また、ビデオも作成したので、分担したビデオクリップや
写真をOne Driveで共有して、iMovieで編集して
プレゼンのクリップに貼り付けました。
グループでの連絡はLINEを使っています」と教えてくれた。

まだ限られているかもしれないが、夢や目的に向かって
エンパワーメントしてくれる変革のツールとして、
情報テクノロジーを駆使し始めている高校生は確実に存在している。

限定された場所や時間で、許可された学習者だけが
情報テクノロジーを活用するという姿は、
まもなく過去のものとなるだろう。
そうして、情報へのアクセス手段は手元にあり、
文房具と同じように当たり前のものとなったとき、
教室での学びの景色は一変するのではないだろうか。

●学びの景色を変革

文房具的な情報端末を活用できれば、
必ず学びの景色が一変するわけではない。
伝統的な教授主義の授業はそのままに、
教科書やノートが電子化されただけの場合もあるだろう。
しかし、それでは「よりよい社会と幸福な人生の創り手」となる力が
育まれるとは言い難い。多様な社会課題を解決しながら
持続的に発展する社会の担い手を育てるためには、
「探究」のある学びへと変革していかなければならない。

佐藤学は、「学習指導要領における『21世紀型学校教育』への
対応を見ても、他の先進諸国と比較すると約15年のタイムラグを
伴って進行している。(中略)これら一連の『ガラパゴス的状況』は、
なぜ生じたのか。そして、この現実をどう克服すればいいのか、
その政策的、実践的、理論的な解決は喫緊の課題である」と述べて、
プロジェクト型のカリキュラムへの転換が必要としている。
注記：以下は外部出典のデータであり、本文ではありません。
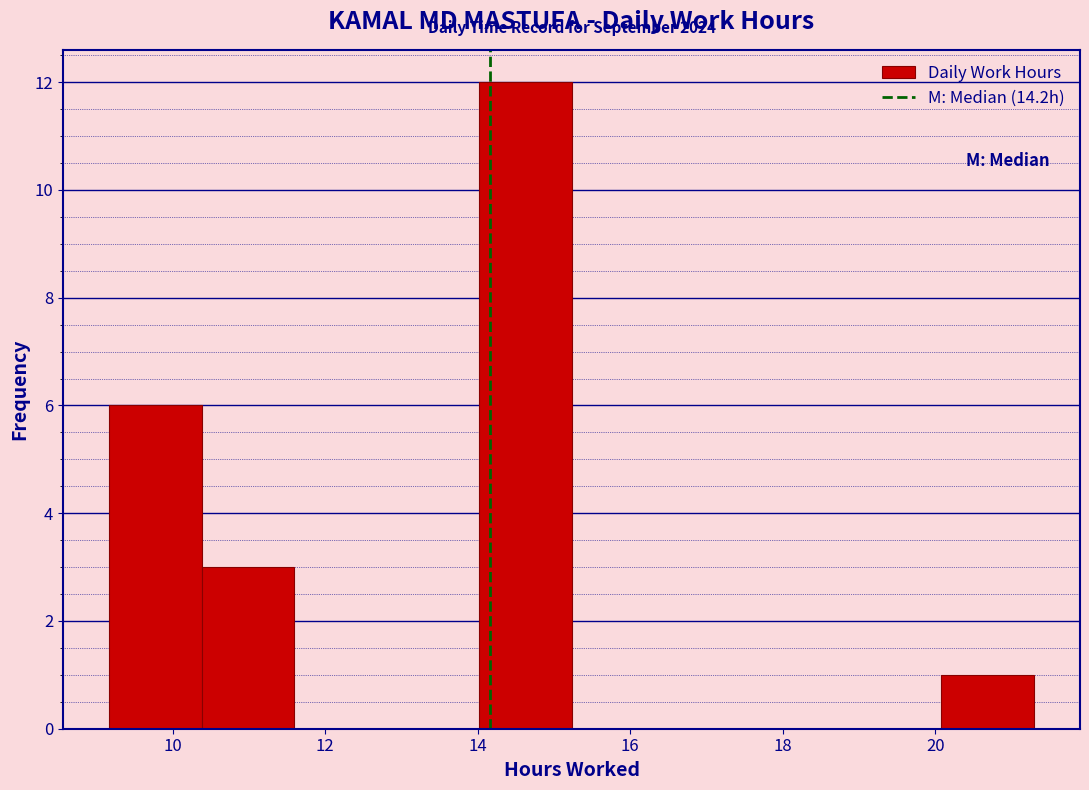

Which range on the x-axis has the tallest bar?

14.0 to 15.2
(※2)
SSSの取り組みは、延べ4日間にわたるプロジェクトであり、
探究活動において情報テクノロジーが必須であり、
学びの質をいかに高めることができるかを実証するものであった。

情報テクノロジーは、教師にとっても夢や目的に向かって
エンパワーメントしてくれる変革のツールとなるが、
その変革の姿を見定めることは肝要である。
SSSに参加した高校生のように、すでに私たちの周りには、
学びの景色を変革し始めている子どもたちが現れているようである。

※1 スーパーハイスクール
地域共創フラッグシップハイスクール(FRH)
県指定スーパーグローバルハイスクール(SGH)
スーパーサイエンスハイスクール(SSH)
理数教育フラッグシップハイスクール(FSH)
スーパープロフェッショナルハイスクール(SPH)
地域との協働による高等学校教育改革推進事業(プロフェッショナル型)の
指定を受けた岐阜県内高等学校

※2 佐藤学(2015)『21世紀型の学校カリキュラムの構造 カリキュラム・イノベーション』
東京大学教育学部カリキュラム・イノベーション研究会編、東京大学出版会

加藤直樹先生

日本教育情報学会理事。
岐阜大学教育学部附属学習協創開発研究センター教授。
教育工学、情報教育を専門とし、
テクノロジーを活用した教育方法やカリキュラム、
学習環境の開発に関する研究を進めている。
近年はタブレットPCの教育利用に関心をもち、
知識創発型の学びを研究テーマとしている。